Branch, a company that has developed a platform for flexible workforce payments, declared today that it has closed on a $500 million credit facility and raised $48 million in Series B funding.
The equity funding headed by Lee Fixel’s Addition, which has supported companies including Flipkart, Stripe, and Coinbase. The credit facility secured by assets purchased from funds managed by Neuberger Berman.
Along with other investors, Drive Capital, Crosscut Ventures, Bonfire Ventures, Matchstick Ventures, and HR Tech Investments LLC, a division of Recruit Holdings Co., Ltd. (a partner of job-search website Indeed), took part in the equity fundraising. The Minneapolis-based Branch has received a total of $58 million in equity funding since its founding in 2015.
This is Branch’s first pay increase since 2017
Atif Siddiqi, the CEO, and creator of Branch would not say at what value the company’s current round of funding obtained. Still, he did mention that in 2020. The company’s revenue increased by 300% year over year, and the number of businesses using its platform increased by 700%.
The Branch created to provide businesses with a quicker, more affordable alternative to pay employees and contractors. Which potentially may help them recruit and retain talent and save money compared to conventional payment methods.
The Branch initially focused on a use case of assisting employees in picking up extra hours at organizations they already worked to increase their pay when Siddiqi initially established the business. The group next turned its attention to other potential financial aid options for these employees.
The fact that we linked to so many different enterprise platforms was one of our assets. Additionally, Siddiqi told TechCrunch, “We were gathering a tonne of really intriguing employment data. We discovered we could substantially improve this consumer’s financial service experience using that data.
Typically, the Branch targets low- to moderate-income consumers and stands in the way of the company’s payment flows to its employees.
It began with earned wage access and then started expediting payments for employees. Since then, it has grown to include applications like electronic tip payments.
Siddiqi says, “One of the things we observed when we worked with several Domino’s franchisees is that a lot of them didn’t have enough money at the end of the day to tip out their drivers. Some people used Branch’s Wallet service rather than going to an ATM to collect cash since it allows franchise owners to push tip money in real-time once a driver completes a shift.
According to Siddiqi, tips make up roughly 40% of a driver’s monthly salary, which is a sizable amount.
The Branch later diversified into contractor payments, offering services like helping businesses pay their 1099 contractors more quickly and consistently
The Branch is what it is now because Siddiqi says, “We recognized we could design a better financial service experience from the ground up.”
According to Siddiqi, the business makes an effort to offer as many free options as possible, including not charging for instant transfers into the Branch Wallet and non-instant transfers to other financial accounts.
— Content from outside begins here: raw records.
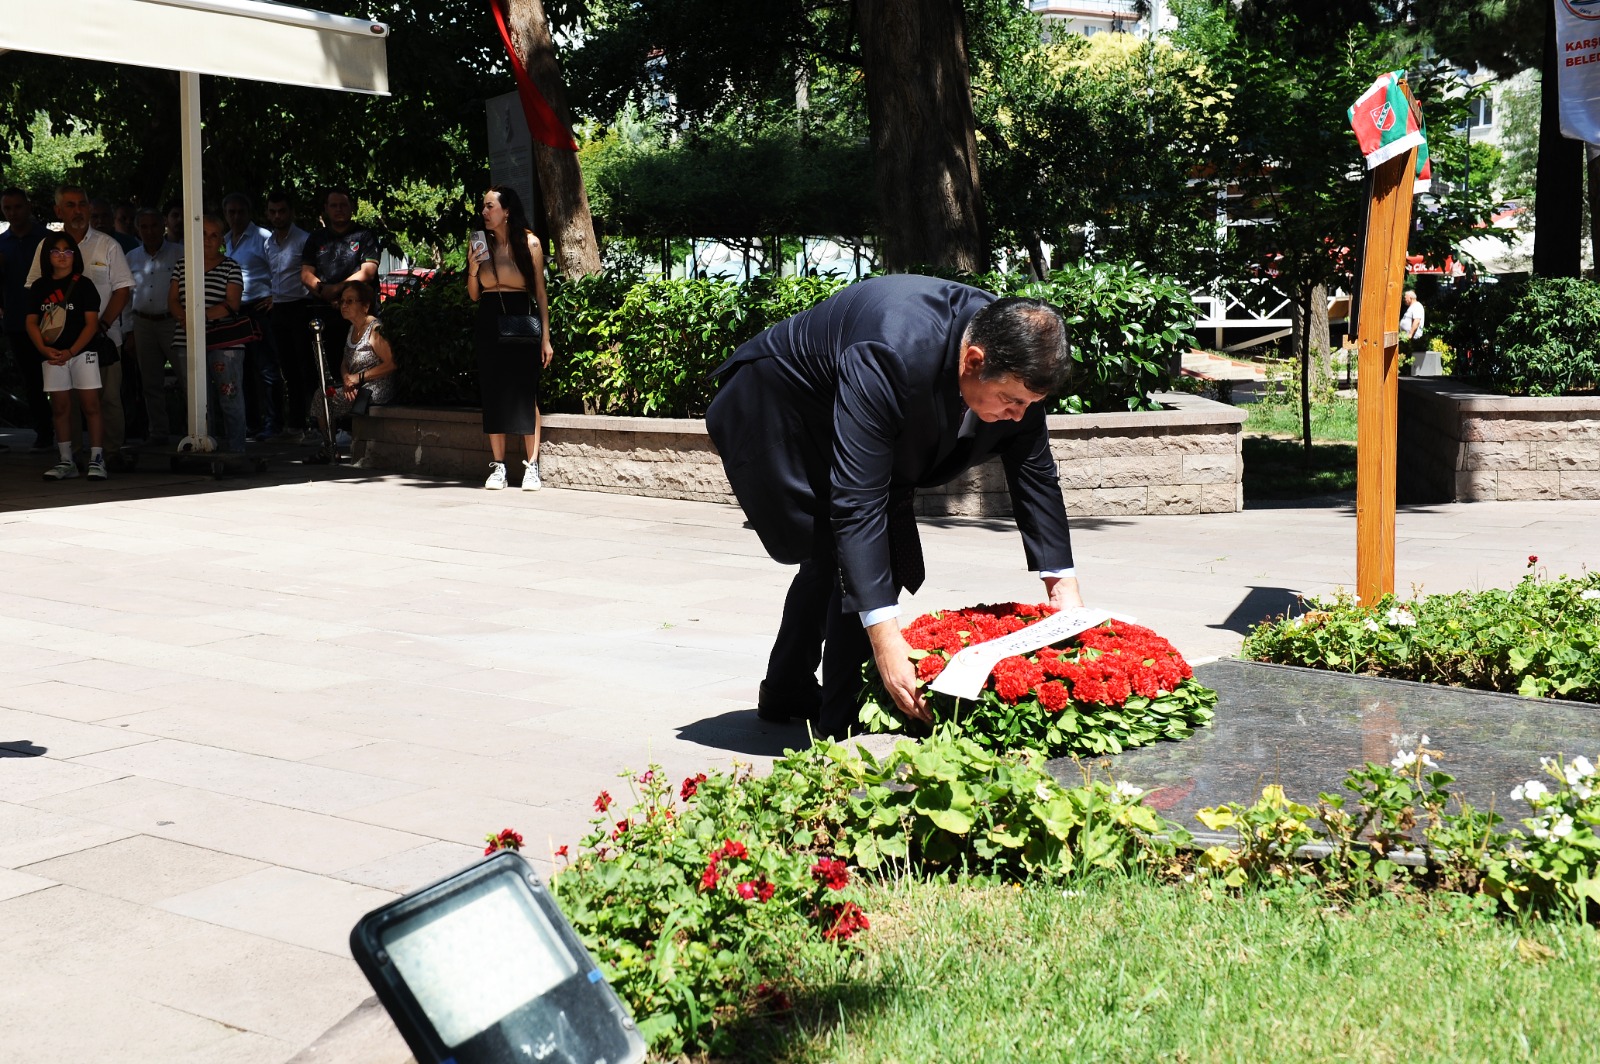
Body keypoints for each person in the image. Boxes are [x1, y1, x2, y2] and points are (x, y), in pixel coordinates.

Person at [704, 274, 1084, 738]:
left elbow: (1035, 473)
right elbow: (858, 502)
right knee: (852, 554)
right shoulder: (890, 350)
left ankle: (787, 688)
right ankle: (842, 731)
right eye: (1011, 401)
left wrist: (1063, 588)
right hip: (783, 409)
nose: (1019, 416)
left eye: (1031, 403)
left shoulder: (1014, 351)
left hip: (847, 401)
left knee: (833, 559)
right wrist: (888, 642)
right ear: (973, 360)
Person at [26, 185, 134, 457]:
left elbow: (123, 289)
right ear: (58, 210)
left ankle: (110, 455)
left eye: (82, 204)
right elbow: (35, 290)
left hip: (104, 339)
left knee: (107, 399)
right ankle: (70, 456)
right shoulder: (46, 247)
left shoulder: (108, 244)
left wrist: (102, 326)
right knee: (66, 402)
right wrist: (45, 338)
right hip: (60, 343)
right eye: (70, 205)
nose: (78, 211)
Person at [465, 186, 553, 491]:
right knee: (493, 391)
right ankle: (498, 466)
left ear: (507, 211)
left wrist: (546, 338)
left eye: (490, 206)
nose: (484, 212)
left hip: (521, 318)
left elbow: (540, 293)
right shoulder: (480, 243)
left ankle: (532, 465)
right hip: (489, 318)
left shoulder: (530, 243)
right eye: (484, 206)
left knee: (526, 391)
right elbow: (474, 295)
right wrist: (473, 268)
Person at [26, 233, 108, 481]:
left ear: (75, 255)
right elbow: (31, 322)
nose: (62, 256)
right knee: (60, 407)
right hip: (51, 355)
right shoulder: (39, 287)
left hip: (83, 353)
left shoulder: (84, 285)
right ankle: (66, 460)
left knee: (91, 405)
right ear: (47, 256)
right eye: (56, 251)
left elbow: (91, 324)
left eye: (67, 251)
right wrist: (44, 350)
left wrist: (72, 351)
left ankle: (97, 459)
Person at [168, 214, 248, 453]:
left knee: (229, 396)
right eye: (202, 233)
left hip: (224, 342)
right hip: (186, 339)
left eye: (214, 235)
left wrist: (198, 317)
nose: (207, 239)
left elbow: (232, 304)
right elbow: (172, 300)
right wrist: (184, 318)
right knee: (196, 399)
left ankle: (236, 450)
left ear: (221, 239)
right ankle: (203, 448)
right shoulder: (182, 265)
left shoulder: (231, 266)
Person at [222, 192, 281, 440]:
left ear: (249, 213)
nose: (236, 217)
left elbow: (280, 268)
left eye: (240, 212)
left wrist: (276, 296)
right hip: (235, 311)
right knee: (242, 370)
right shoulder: (225, 240)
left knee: (267, 368)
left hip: (260, 309)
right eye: (231, 212)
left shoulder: (263, 237)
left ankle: (274, 423)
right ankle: (252, 423)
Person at [308, 281, 396, 443]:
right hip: (355, 386)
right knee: (322, 394)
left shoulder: (375, 329)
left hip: (375, 388)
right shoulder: (352, 328)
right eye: (342, 301)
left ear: (365, 306)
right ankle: (330, 446)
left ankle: (335, 444)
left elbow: (391, 363)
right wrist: (347, 378)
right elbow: (345, 362)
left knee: (325, 398)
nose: (344, 305)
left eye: (350, 301)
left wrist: (358, 378)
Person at [126, 207, 184, 443]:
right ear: (137, 229)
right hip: (142, 323)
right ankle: (158, 432)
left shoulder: (180, 253)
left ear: (163, 226)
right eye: (144, 227)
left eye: (154, 226)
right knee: (150, 383)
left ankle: (196, 429)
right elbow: (125, 297)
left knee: (187, 377)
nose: (149, 231)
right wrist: (128, 330)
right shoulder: (131, 257)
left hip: (173, 322)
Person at [1, 186, 51, 450]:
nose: (13, 213)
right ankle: (44, 433)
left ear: (28, 206)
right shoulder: (1, 243)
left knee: (61, 378)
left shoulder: (47, 239)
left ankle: (72, 434)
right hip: (17, 321)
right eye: (7, 208)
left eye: (17, 206)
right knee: (32, 381)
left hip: (51, 321)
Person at [300, 187, 380, 350]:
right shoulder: (316, 238)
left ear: (352, 207)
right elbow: (306, 275)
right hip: (326, 316)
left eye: (343, 205)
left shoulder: (365, 235)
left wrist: (337, 290)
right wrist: (325, 293)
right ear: (326, 209)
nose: (339, 209)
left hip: (360, 316)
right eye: (334, 205)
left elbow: (368, 272)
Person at [263, 191, 313, 437]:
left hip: (301, 306)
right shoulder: (268, 243)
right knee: (287, 368)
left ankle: (314, 421)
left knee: (306, 366)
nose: (277, 216)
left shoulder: (304, 239)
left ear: (291, 212)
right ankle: (295, 422)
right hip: (279, 308)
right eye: (273, 212)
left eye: (282, 211)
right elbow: (273, 274)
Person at [1399, 289, 1425, 373]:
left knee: (1408, 360)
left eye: (1405, 298)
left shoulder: (1417, 306)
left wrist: (1410, 334)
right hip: (1407, 337)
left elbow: (1416, 321)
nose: (1404, 299)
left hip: (1412, 338)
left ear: (1410, 298)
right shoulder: (1412, 307)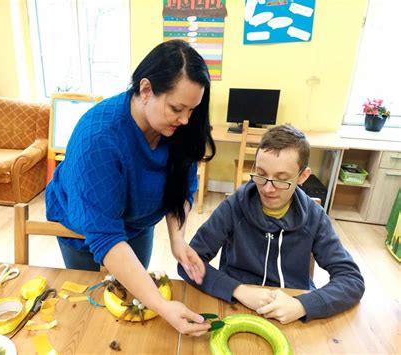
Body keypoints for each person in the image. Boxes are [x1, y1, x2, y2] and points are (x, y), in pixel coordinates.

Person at [46, 39, 215, 335]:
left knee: (131, 309)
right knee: (90, 317)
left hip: (137, 224)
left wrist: (177, 240)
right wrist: (163, 306)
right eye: (177, 108)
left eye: (192, 110)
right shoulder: (98, 138)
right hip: (87, 231)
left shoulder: (179, 127)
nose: (186, 119)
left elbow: (182, 189)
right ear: (146, 90)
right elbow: (106, 237)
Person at [178, 124, 365, 324]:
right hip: (235, 306)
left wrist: (302, 305)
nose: (267, 188)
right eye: (261, 174)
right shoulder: (233, 207)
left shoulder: (314, 217)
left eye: (281, 179)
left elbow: (351, 280)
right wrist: (238, 290)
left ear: (302, 176)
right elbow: (188, 263)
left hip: (292, 314)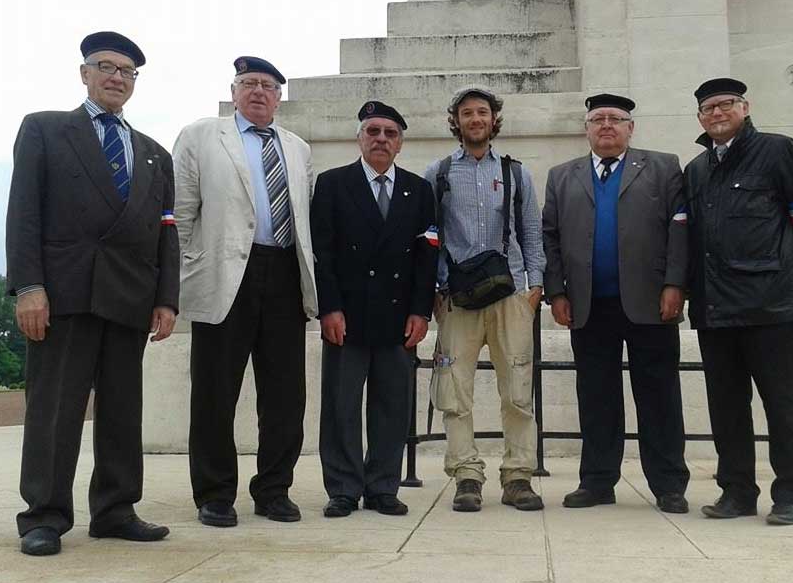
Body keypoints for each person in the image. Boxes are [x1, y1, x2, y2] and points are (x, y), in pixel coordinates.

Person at [6, 31, 178, 556]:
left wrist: (166, 298)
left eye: (127, 72)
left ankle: (116, 508)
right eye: (106, 67)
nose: (116, 78)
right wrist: (29, 287)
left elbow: (166, 229)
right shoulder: (45, 130)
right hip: (65, 295)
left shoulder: (152, 153)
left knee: (123, 411)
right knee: (55, 410)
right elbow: (24, 213)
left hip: (129, 297)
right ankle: (45, 514)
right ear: (84, 73)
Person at [172, 56, 317, 527]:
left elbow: (304, 216)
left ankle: (274, 489)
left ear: (279, 97)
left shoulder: (297, 148)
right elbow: (181, 214)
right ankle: (214, 494)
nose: (259, 91)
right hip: (224, 273)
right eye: (249, 83)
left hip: (283, 274)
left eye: (269, 85)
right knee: (215, 391)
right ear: (233, 91)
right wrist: (182, 276)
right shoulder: (201, 136)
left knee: (285, 395)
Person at [683, 77, 793, 526]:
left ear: (745, 108)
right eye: (709, 108)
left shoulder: (779, 150)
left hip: (769, 305)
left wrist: (785, 270)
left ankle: (791, 494)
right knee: (726, 407)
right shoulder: (697, 168)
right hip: (714, 307)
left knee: (781, 404)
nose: (717, 113)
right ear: (701, 119)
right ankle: (737, 491)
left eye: (726, 104)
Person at [542, 93, 691, 513]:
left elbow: (679, 230)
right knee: (596, 397)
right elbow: (549, 236)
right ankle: (597, 481)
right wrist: (557, 292)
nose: (606, 125)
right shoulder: (561, 176)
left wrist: (675, 284)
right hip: (589, 305)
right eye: (597, 119)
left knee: (659, 396)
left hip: (651, 302)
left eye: (616, 119)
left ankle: (668, 484)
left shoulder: (663, 167)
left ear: (631, 127)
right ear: (586, 128)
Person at [311, 101, 438, 518]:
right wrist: (328, 307)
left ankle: (384, 486)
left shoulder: (419, 191)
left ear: (400, 143)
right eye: (373, 131)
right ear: (359, 138)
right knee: (341, 405)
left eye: (390, 133)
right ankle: (344, 488)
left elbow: (426, 256)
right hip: (346, 316)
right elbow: (322, 253)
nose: (381, 139)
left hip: (398, 317)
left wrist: (421, 311)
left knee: (392, 406)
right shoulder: (332, 184)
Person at [424, 86, 546, 512]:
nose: (475, 119)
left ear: (494, 120)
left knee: (517, 389)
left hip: (510, 294)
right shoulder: (437, 172)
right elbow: (429, 237)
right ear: (455, 121)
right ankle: (466, 475)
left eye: (482, 112)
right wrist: (436, 291)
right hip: (456, 299)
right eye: (466, 113)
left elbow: (531, 229)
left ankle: (518, 476)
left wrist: (535, 287)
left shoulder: (517, 173)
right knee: (454, 390)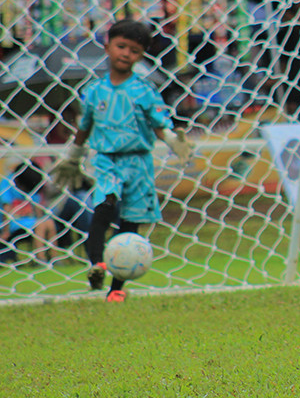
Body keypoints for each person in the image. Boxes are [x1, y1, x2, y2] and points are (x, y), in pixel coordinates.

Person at [51, 19, 192, 302]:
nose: (126, 53)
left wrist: (173, 139)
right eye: (121, 46)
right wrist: (73, 157)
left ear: (141, 56)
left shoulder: (143, 90)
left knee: (130, 225)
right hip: (107, 160)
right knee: (104, 205)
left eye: (135, 50)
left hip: (139, 163)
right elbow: (85, 126)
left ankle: (116, 290)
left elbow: (158, 124)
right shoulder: (93, 91)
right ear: (108, 46)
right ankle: (96, 264)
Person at [0, 162, 58, 265]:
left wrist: (41, 218)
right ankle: (41, 258)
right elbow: (6, 208)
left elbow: (37, 206)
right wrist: (5, 231)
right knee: (40, 225)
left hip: (30, 220)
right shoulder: (7, 184)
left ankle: (55, 257)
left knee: (49, 222)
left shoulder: (32, 184)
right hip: (13, 223)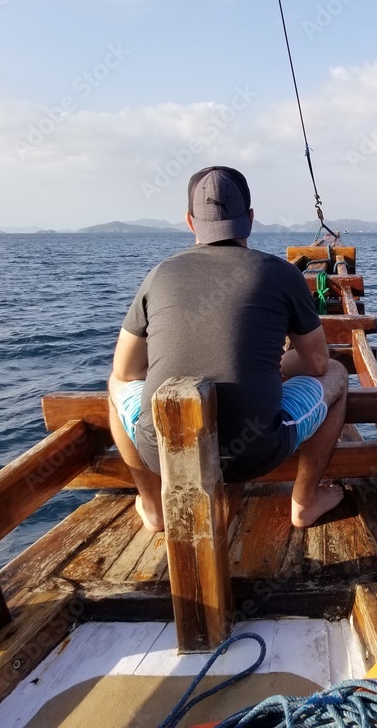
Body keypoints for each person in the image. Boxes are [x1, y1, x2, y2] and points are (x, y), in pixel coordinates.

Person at [107, 165, 348, 532]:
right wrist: (278, 366)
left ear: (190, 222)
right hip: (252, 452)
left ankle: (154, 506)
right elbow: (317, 362)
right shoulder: (280, 274)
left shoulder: (159, 275)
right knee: (337, 374)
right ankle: (305, 500)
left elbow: (125, 371)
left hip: (163, 454)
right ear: (250, 219)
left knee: (114, 385)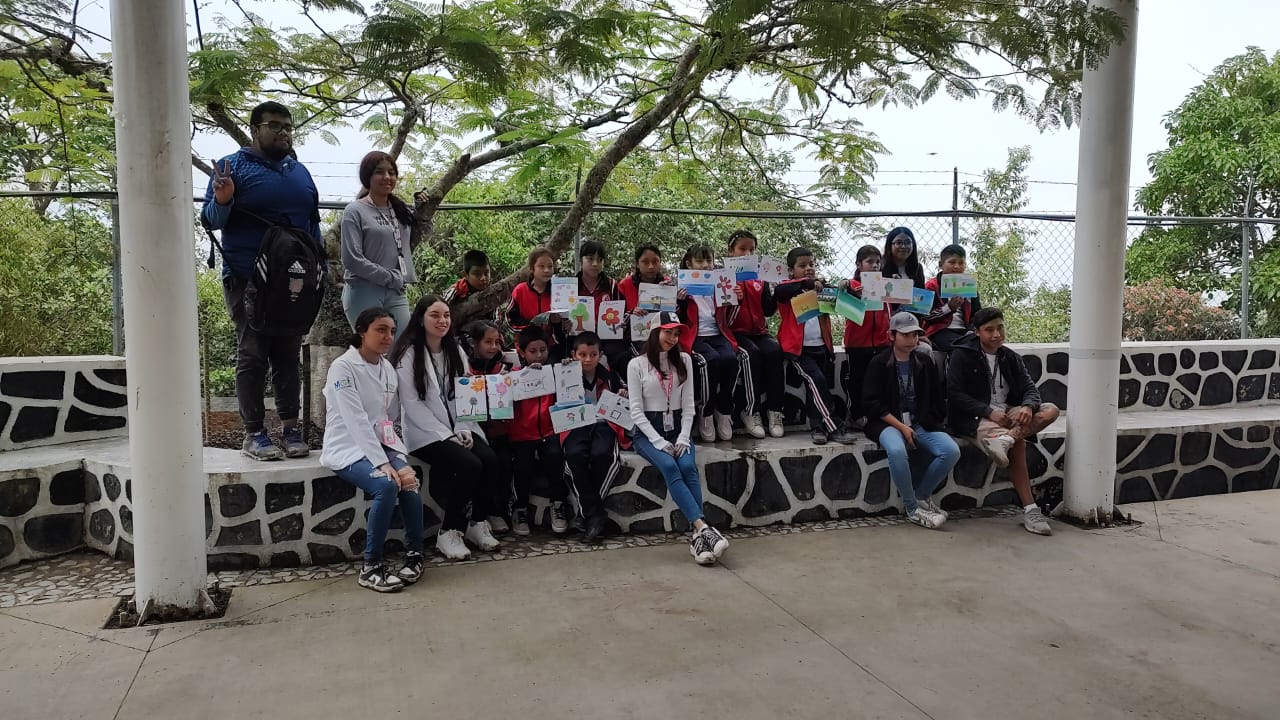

Like many other fintech, the start-up essentially makes money from interchange fees. Additionally, transferring money instantly from the Branch Wallet to another financial account incurs a transaction cost.
According to Siddiqi, faster payments are a crucial benefit today’s labor expects. We delighted to bring rapid payments and other fun tools to more industries and workforces, from fellow workers living paycheck to paycheck to independent contractors building their businesses. We’ve seen how it can drastically improve cash flow for both businesses and workers.
With a new agreement with influencer marketing platform Tagger and other on-demand delivery platforms. The firm has moved into contractor and influencer payments to expand outside the multibillion-dollar earned wage access market.
Wrap Up,
Although the business and another fintech, GigWage, are comparable, Siddiqi claims that the Branch has established its payment rails and system to push out payments immediately and has options for W-2 workforces.